Stored entries
===============
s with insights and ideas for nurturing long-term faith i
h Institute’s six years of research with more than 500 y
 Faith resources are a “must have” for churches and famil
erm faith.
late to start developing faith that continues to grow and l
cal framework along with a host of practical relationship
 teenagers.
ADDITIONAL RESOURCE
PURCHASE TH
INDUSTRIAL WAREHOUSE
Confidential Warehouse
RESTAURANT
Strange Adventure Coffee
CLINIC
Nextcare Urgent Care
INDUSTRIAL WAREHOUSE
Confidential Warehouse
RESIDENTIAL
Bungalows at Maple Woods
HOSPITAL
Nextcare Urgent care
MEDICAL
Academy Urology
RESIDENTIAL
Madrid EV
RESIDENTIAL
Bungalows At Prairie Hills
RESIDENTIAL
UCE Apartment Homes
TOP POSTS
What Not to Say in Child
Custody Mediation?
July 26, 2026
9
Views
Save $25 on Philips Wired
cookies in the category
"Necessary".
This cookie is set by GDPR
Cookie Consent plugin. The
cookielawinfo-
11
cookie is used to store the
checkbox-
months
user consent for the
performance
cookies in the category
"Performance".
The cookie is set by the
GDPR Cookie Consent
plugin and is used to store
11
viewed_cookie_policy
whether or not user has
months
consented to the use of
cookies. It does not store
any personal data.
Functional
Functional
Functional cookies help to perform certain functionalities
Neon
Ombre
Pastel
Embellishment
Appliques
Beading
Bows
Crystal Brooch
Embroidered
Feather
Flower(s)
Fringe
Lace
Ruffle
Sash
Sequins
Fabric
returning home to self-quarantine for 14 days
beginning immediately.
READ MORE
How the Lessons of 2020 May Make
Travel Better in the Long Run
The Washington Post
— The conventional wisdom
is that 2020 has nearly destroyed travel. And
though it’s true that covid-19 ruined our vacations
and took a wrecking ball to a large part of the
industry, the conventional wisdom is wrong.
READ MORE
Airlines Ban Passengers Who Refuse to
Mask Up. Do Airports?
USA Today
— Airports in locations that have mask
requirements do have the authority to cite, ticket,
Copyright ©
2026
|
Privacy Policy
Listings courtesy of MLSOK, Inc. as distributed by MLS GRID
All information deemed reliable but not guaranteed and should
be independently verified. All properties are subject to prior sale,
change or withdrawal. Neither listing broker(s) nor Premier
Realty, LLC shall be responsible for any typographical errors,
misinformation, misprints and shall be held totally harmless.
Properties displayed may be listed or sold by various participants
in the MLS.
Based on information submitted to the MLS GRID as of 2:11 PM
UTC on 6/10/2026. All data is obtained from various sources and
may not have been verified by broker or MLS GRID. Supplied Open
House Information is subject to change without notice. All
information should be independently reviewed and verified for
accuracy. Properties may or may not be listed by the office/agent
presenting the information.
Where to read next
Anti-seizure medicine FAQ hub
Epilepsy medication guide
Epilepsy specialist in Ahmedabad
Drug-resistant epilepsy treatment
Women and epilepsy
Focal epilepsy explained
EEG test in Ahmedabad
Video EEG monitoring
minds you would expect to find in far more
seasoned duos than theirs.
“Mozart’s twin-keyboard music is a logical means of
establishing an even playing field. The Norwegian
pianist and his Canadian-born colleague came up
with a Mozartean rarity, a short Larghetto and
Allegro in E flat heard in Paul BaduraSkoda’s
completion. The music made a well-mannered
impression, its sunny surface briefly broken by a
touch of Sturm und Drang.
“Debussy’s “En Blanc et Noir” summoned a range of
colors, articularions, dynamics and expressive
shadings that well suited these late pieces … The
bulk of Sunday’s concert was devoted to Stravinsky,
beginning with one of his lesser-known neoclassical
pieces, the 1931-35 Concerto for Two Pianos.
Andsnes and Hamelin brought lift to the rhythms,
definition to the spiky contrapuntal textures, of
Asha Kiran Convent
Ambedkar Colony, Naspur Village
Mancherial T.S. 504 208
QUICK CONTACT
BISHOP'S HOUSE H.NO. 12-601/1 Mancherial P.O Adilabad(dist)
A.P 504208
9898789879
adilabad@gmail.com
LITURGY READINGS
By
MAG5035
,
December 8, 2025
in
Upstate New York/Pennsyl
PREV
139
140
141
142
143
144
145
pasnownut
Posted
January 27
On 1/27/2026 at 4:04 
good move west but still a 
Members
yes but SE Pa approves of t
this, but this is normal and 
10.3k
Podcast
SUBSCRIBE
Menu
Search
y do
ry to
===============
DIRECTIVE
Of the entries above, transcribe exactly those lines that fall between the line containing "Drug-resistant epilepsy treatment" and the line containing "beginning with one", together with those two lines.

ANSWER BELOW
Drug-resistant epilepsy treatment
Women and epilepsy
Focal epilepsy explained
EEG test in Ahmedabad
Video EEG monitoring
minds you would expect to find in far more
seasoned duos than theirs.
“Mozart’s twin-keyboard music is a logical means of
establishing an even playing field. The Norwegian
pianist and his Canadian-born colleague came up
with a Mozartean rarity, a short Larghetto and
Allegro in E flat heard in Paul BaduraSkoda’s
completion. The music made a well-mannered
impression, its sunny surface briefly broken by a
touch of Sturm und Drang.
“Debussy’s “En Blanc et Noir” summoned a range of
colors, articularions, dynamics and expressive
shadings that well suited these late pieces … The
bulk of Sunday’s concert was devoted to Stravinsky,
beginning with one of his lesser-known neoclassical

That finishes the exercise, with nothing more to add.